Weil viele Karnevalisten während der Proklamation nicht mehr dem Programm folgten, sondern sich in nahe gelegene Wirtschaften verdrückt hatten, gab es beim Dämmerschoppen harsche Kritik vom Generalprinzmarschall Bernard Homann.

Donnerstag, 23.11.2017, 13:00 Uhr aktualisiert: 23.11.2017, 13:26 Uhr
Prinzenorden für den Geprima (v.l.): Dirk Meyer-Potthoff, Prinz Christian, Bernard Homann und Thorsten Geuting.
Prinzenorden für den Geprima (v.l.): Dirk Meyer-Potthoff, Prinz Christian, Bernard Homann und Thorsten Geuting. Foto: hpe

Offene Kritik am Verhalten der münsterischen Karnevalsgesellschaften gab es von Generalprinzmarschall Bernard Homann am Mittwochabend beim Prinzendämmerschoppen.
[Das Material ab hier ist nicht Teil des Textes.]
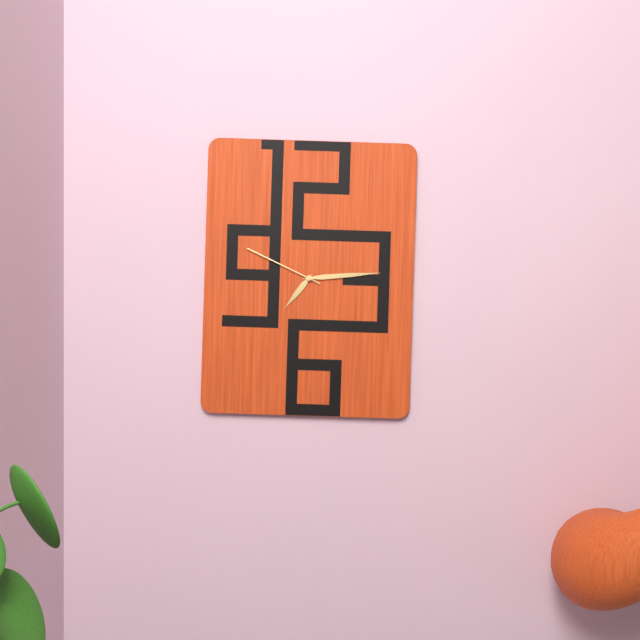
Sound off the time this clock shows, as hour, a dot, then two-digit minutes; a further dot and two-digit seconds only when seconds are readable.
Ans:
7.14.49
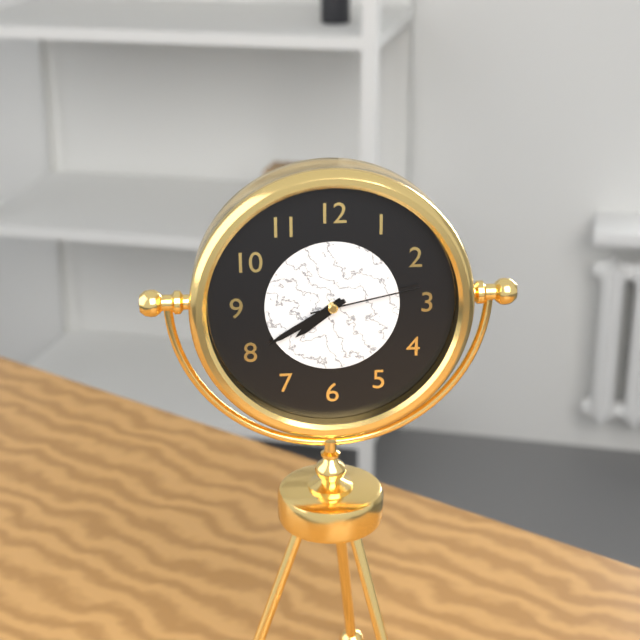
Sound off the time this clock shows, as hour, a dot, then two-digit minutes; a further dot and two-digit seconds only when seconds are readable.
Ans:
7.40.13
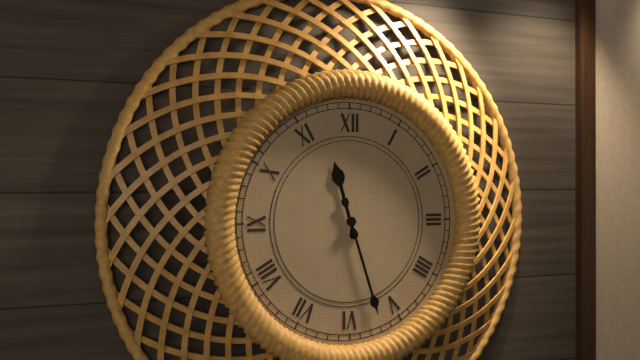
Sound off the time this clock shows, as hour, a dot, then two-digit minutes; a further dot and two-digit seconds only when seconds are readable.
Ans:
11.27
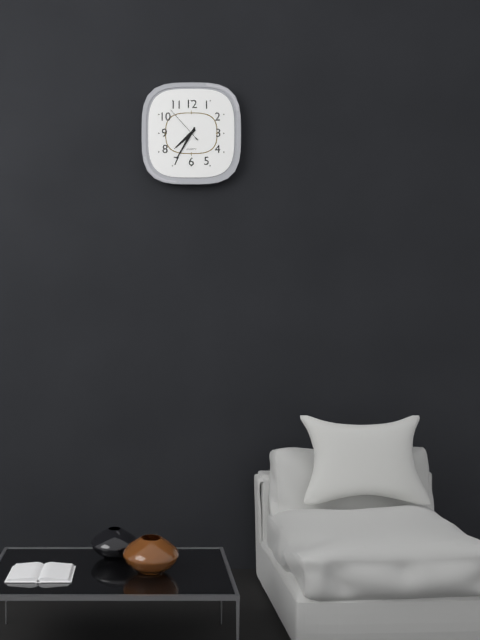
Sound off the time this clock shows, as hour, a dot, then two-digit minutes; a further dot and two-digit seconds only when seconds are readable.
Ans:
7.35
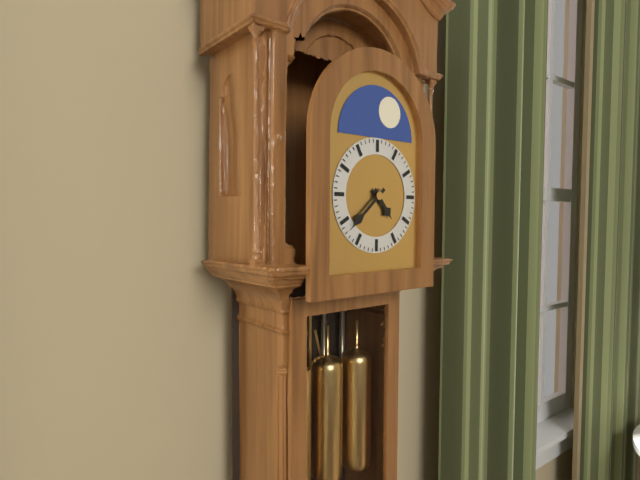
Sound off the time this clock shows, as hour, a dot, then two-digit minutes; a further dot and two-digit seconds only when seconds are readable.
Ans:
4.38
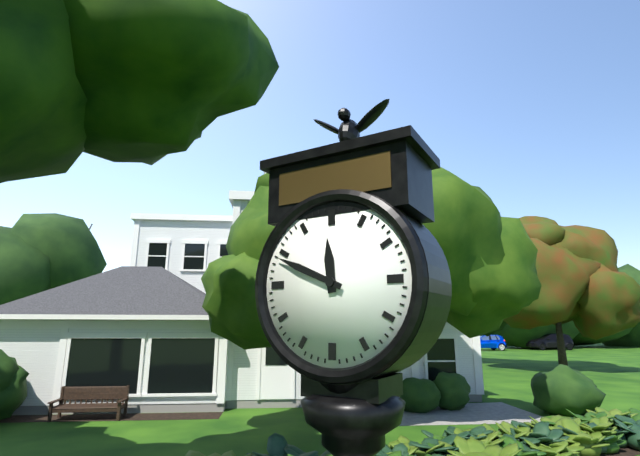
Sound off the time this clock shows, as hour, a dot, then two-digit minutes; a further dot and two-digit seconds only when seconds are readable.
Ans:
11.49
Weil viele Karnevalisten wohl auch wegen des Wetters am 11.11. nicht mehr dem Programm auf der Bühne gefolgt waren, sondern sich nach dem Aufmarsch schnell in die umliegenden Bierlokale verzogen hatten, sei die Außenwirkung „katastrophal“ gewesen. Homann vor der versammelten Präsidentenschar in der Friedenskapelle: „Ihr habt nicht nur das aufwendige Bühnenprogramm des Bürgerausschusses verpasst, sondern mit eurer Abwesenheit den Prinzen, die Prinzengarde und den Oberbürgermeister während der Proklamation ignoriert. Das war despektierlich.“

Den trotz Zuschauermangels proklamierten Prinzen Christian Lange verglich Homann mit dem Jugendprinzen: „Mit seiner Dynamik, Figur und Jugendlichkeit ist Prinz Christian von Anfang an erfolgreich und auch der modischste Prinz.“ Lange selbst fühlt sich seit dem 11.11. „auf eine Welle der Euphorie“. Ein Traum sei in Erfüllung gegangen.